## The 3n+1 problem–the hard way

A sample problem from the book Programming challenges is published here and it has been named The 3n+1 problem. It does not take a great effort to come up with a solution; in F# it might look like:

let threeNPlusOne = Seq.unfold (fun n -> let n’ = if n%2=0 then n/2 else n*3+1 in Some(n,n’))

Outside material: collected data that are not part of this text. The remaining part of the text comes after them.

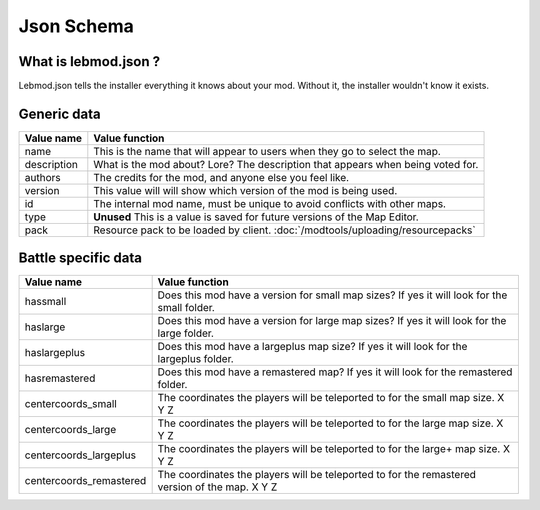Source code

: Json Schema
===========
.. meta::
   :description lang=en: All about lebmod.json


What is lebmod.json ?
---------------------
Lebmod.json tells the installer everything it knows about your mod.
Without it, the installer wouldn't know it exists.

Generic data
------------
+-------------------------+--------------------------------------------------------------------------------------------+
| Value name              | Value function                                                                             |
+=========================+============================================================================================+
| name                    | This is the name that will appear to users when they go to select the map.                 |
+-------------------------+--------------------------------------------------------------------------------------------+
| description             | What is the mod about? Lore? The description that appears when being voted for.            |
+-------------------------+--------------------------------------------------------------------------------------------+
| authors                 | The credits for the mod, and anyone else you feel like.                                    |
+-------------------------+--------------------------------------------------------------------------------------------+
| version                 | This value will will show which version of the mod is being used.                          |
+-------------------------+--------------------------------------------------------------------------------------------+
| id                      | The internal mod name, must be unique to avoid conflicts with other maps.                  |
+-------------------------+--------------------------------------------------------------------------------------------+
| type                    | **Unused** This is a value is saved for future versions of the Map Editor.                 |
+-------------------------+--------------------------------------------------------------------------------------------+
| pack                    | Resource pack to be loaded by client. :doc:`/modtools/uploading/resourcepacks`             |
+-------------------------+--------------------------------------------------------------------------------------------+

Battle specific data
--------------------
+-------------------------+--------------------------------------------------------------------------------------------------+
| Value name              | Value function                                                                                   |
+=========================+==================================================================================================+
| hassmall                | Does this mod have a version for small map sizes? If yes it will look for the small folder.      |
+-------------------------+--------------------------------------------------------------------------------------------------+
| haslarge                | Does this mod have a version for large map sizes? If yes it will look for the large folder.      |
+-------------------------+--------------------------------------------------------------------------------------------------+
| haslargeplus            | Does this mod have a largeplus map size? If yes it will look for the largeplus folder.           |
+-------------------------+--------------------------------------------------------------------------------------------------+
| hasremastered           | Does this mod have a remastered map? If yes it will look for the remastered folder.              |
+-------------------------+--------------------------------------------------------------------------------------------------+
| centercoords_small      | The coordinates the players will be teleported to for the small map size.   X Y Z                |
+-------------------------+--------------------------------------------------------------------------------------------------+
| centercoords_large      | The coordinates the players will be teleported to for the large map size.   X Y Z                |
+-------------------------+--------------------------------------------------------------------------------------------------+
| centercoords_largeplus  | The coordinates the players will be teleported to for the large+ map size.   X Y Z               |
+-------------------------+--------------------------------------------------------------------------------------------------+
| centercoords_remastered | The coordinates the players will be teleported to for the remastered version of the map.   X Y Z |
+-------------------------+--------------------------------------------------------------------------------------------------+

let cycleLength n = 1 + n |> threeNPlusOne |> Seq.takeWhile ((<>) 1) |> Seq.length

let solve i j = seq { i..j } |> Seq.map cycleLength |> Seq.max

Or maybe, using a more imperative style, it might look like:

let solve i j =

let mutable maxLen = 0

for n in i..j do

let mutable n’ = n

let mutable c = 1

while n’ <> 1 do

n’ <- if n’%2=0 then n’/2 else n’*3+1

c <- c + 1

if c > maxLen then

maxLen <- c

maxLen

Ok, that was fun for a little while but not a real challenge. Rewriting the solution in assembler makes it more interesting:

int solve(int i, int j)

{

__asm

{

xor eax, eax ; maxLen = 0

mov ecx, i ; for n = i..j

repeat_for:

cmp ecx, j

jg done

push eax

mov ebx, 1 ; c = 1

mov edx, ecx ; np = n

repeat_while:

cmp edx, 1

je term_loop ; while (np <> 1)

inc ebx ; c++

mov eax, edx

shr eax, 1

jnc case_even

mov eax, edx ; np = np * 3 + 1

shl edx, 1

add edx, eax

inc edx

jmp repeat_while

case_even:

mov edx, eax ; np = np / 2

jmp repeat_while

term_loop:

pop eax

inc ecx ; [n++]

cmp ebx, eax ; if c > maxlen

jle repeat_for

mov eax, ebx ; c = maxlen

jmp repeat_for

done:

}

}

Erhmm. That’s all for today. Good night.